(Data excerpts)

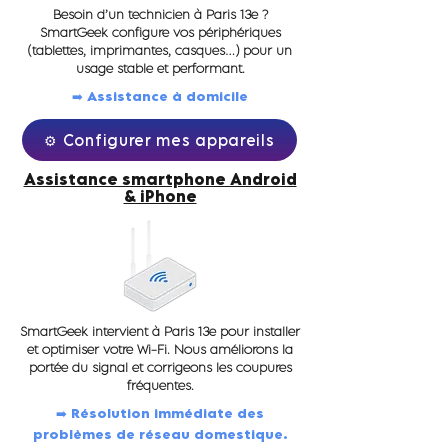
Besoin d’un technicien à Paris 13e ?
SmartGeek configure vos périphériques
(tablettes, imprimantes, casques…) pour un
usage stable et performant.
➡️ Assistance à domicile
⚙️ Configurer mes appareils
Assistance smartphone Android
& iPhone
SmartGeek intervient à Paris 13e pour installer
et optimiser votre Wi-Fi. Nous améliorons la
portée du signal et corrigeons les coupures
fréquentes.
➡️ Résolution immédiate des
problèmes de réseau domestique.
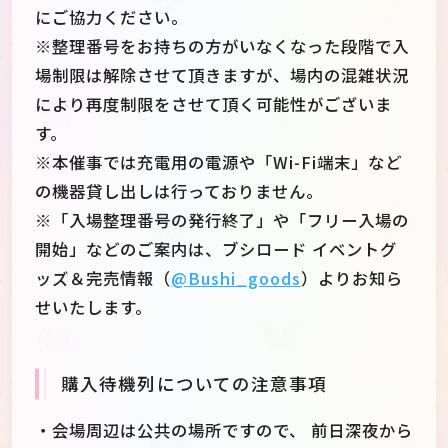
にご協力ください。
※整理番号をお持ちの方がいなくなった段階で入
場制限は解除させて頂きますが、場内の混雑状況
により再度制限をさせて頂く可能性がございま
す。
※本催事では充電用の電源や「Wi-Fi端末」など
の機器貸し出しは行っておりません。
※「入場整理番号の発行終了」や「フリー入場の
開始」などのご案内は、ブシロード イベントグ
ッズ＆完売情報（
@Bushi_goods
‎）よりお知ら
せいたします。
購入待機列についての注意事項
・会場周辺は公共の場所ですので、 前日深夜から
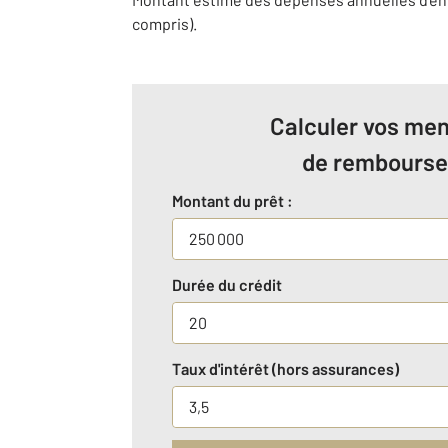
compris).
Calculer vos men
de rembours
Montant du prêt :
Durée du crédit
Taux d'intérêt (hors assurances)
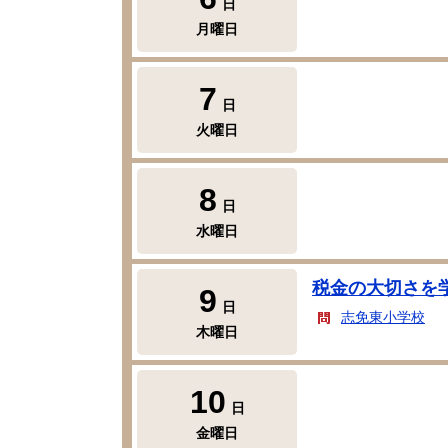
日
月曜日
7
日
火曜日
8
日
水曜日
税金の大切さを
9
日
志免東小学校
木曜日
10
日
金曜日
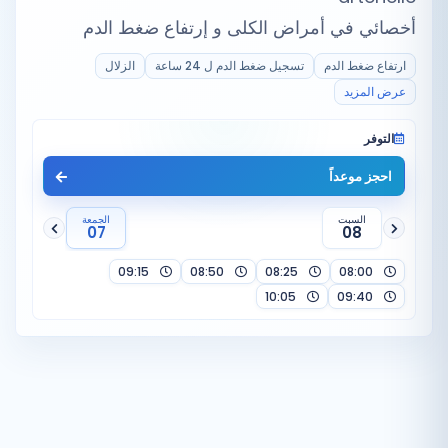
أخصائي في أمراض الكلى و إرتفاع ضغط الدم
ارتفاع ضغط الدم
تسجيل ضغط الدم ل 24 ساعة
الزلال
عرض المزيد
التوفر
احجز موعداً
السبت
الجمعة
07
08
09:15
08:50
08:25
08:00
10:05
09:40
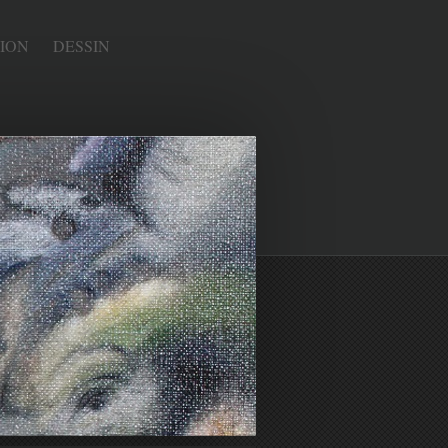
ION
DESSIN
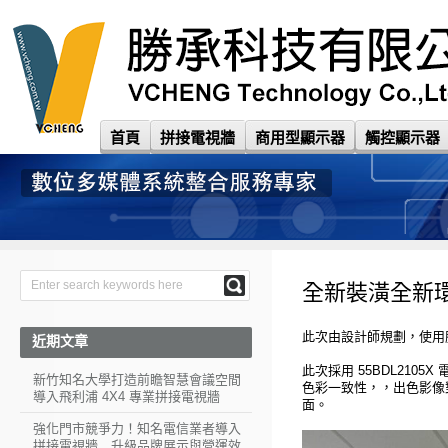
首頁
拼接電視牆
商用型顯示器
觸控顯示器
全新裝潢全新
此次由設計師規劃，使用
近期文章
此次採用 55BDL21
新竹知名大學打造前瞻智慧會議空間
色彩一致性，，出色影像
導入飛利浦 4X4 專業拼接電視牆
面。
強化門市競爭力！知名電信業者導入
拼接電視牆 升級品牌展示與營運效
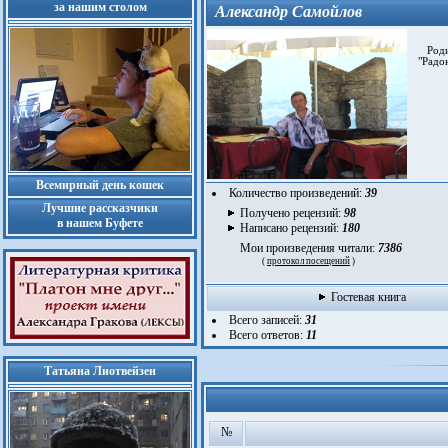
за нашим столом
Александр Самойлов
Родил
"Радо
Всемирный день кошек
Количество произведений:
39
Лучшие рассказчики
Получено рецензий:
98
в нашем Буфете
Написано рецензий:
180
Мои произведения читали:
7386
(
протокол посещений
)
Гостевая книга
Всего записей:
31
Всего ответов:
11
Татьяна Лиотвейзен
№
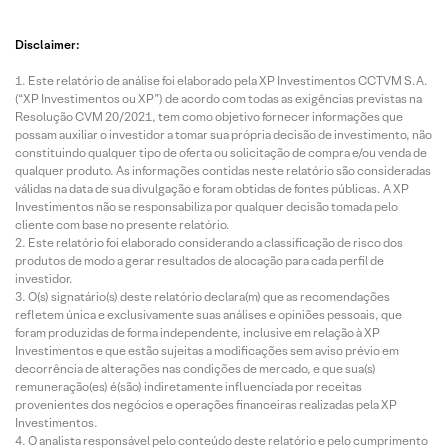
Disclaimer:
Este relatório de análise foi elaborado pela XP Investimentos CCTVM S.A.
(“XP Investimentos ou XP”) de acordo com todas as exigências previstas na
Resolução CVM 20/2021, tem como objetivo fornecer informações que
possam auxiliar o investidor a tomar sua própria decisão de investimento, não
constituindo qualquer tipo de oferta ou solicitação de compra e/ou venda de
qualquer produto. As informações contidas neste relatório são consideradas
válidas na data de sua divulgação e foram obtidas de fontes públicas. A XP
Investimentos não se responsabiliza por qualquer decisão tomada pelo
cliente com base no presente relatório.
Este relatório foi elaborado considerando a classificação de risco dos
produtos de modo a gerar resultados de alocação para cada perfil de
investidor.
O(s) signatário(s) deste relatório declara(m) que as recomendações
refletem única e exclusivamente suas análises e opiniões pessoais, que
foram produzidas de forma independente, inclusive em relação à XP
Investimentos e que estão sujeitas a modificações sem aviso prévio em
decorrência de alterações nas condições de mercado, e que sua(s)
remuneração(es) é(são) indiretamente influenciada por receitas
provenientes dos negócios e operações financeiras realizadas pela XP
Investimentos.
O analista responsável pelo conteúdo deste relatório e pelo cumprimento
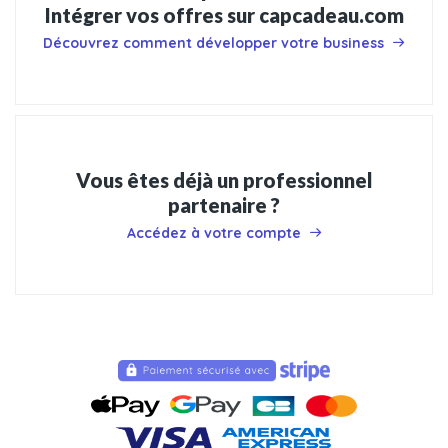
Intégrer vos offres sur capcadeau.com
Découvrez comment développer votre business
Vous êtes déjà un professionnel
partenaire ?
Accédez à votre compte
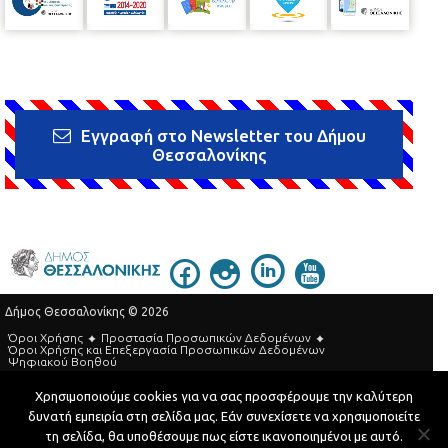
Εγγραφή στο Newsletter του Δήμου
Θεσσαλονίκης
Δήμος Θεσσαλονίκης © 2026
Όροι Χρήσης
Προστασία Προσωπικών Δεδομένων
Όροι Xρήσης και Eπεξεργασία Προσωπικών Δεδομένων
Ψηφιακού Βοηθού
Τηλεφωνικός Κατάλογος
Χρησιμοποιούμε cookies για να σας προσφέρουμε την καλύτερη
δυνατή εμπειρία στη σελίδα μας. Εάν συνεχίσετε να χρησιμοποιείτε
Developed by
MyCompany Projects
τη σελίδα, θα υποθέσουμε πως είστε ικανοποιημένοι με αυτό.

==

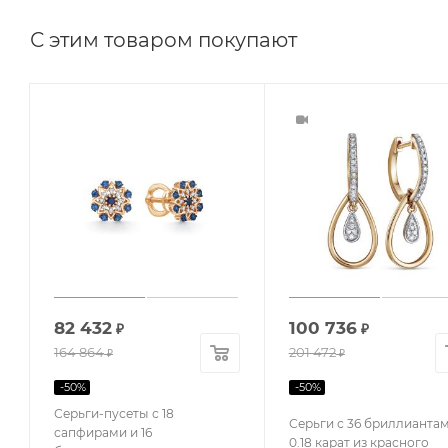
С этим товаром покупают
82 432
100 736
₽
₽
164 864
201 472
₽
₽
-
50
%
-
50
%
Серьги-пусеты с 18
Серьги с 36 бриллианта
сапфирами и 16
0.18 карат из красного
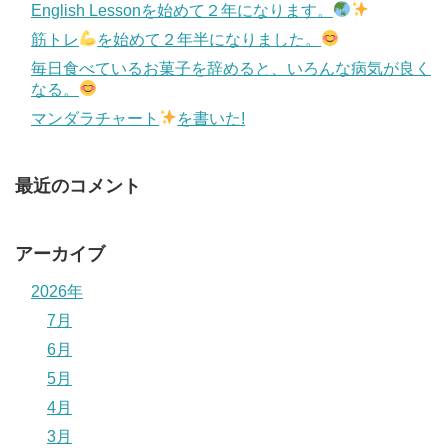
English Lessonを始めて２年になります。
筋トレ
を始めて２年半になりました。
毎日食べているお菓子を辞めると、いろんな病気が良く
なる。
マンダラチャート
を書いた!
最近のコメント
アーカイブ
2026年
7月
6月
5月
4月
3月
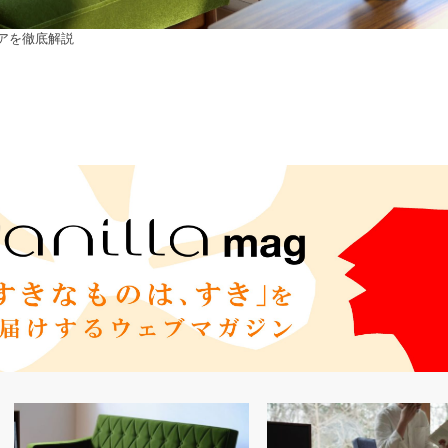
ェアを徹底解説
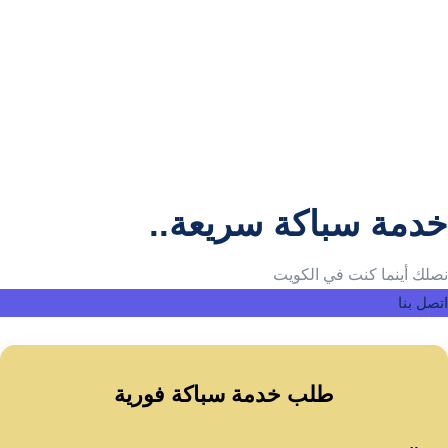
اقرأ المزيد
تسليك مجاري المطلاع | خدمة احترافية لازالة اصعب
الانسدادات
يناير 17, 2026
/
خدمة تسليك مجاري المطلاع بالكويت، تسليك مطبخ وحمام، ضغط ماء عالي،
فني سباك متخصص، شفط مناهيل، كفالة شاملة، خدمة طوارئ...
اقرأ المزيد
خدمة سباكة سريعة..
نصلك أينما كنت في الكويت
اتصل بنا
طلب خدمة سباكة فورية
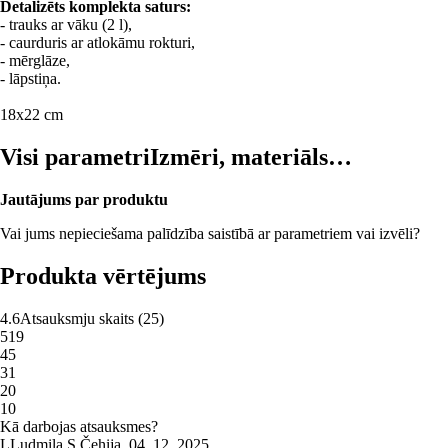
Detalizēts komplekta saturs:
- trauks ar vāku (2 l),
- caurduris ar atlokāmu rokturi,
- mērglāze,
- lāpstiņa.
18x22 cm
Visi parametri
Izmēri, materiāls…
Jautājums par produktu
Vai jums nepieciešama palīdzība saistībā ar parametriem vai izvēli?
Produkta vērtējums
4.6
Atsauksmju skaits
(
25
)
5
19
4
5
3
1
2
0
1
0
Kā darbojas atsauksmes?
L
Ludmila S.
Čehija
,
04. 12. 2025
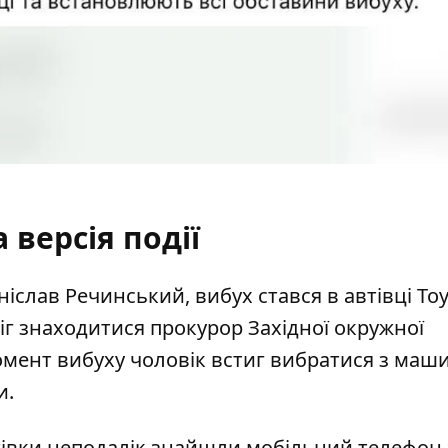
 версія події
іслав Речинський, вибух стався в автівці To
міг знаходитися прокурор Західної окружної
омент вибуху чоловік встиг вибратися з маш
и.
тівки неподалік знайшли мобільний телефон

---

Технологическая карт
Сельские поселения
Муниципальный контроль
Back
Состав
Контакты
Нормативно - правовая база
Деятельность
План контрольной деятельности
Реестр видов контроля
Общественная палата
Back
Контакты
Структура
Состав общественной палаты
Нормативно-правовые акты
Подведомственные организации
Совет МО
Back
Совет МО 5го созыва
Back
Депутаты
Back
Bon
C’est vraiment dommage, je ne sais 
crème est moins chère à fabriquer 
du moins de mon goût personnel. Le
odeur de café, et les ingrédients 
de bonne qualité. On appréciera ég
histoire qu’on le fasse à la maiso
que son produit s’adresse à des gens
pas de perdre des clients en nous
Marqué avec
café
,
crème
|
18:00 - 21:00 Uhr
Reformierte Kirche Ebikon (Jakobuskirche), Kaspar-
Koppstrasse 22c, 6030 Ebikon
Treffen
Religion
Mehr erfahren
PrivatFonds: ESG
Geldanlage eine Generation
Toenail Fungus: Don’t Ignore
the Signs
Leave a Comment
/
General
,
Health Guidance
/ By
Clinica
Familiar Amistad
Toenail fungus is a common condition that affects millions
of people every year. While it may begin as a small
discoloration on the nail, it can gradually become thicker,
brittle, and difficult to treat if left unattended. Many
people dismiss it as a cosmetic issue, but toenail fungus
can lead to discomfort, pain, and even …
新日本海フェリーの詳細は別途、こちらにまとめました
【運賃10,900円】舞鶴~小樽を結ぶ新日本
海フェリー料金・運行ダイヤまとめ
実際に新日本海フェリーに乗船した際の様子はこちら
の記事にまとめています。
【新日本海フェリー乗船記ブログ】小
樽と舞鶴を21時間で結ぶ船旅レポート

WHAT IS NEEDED: Identify all lines in the records above with the word "moins".

ANSWER TO THE EXERCISE:
crème est moins chère à fabriquer 
du moins de mon goût personnel. Le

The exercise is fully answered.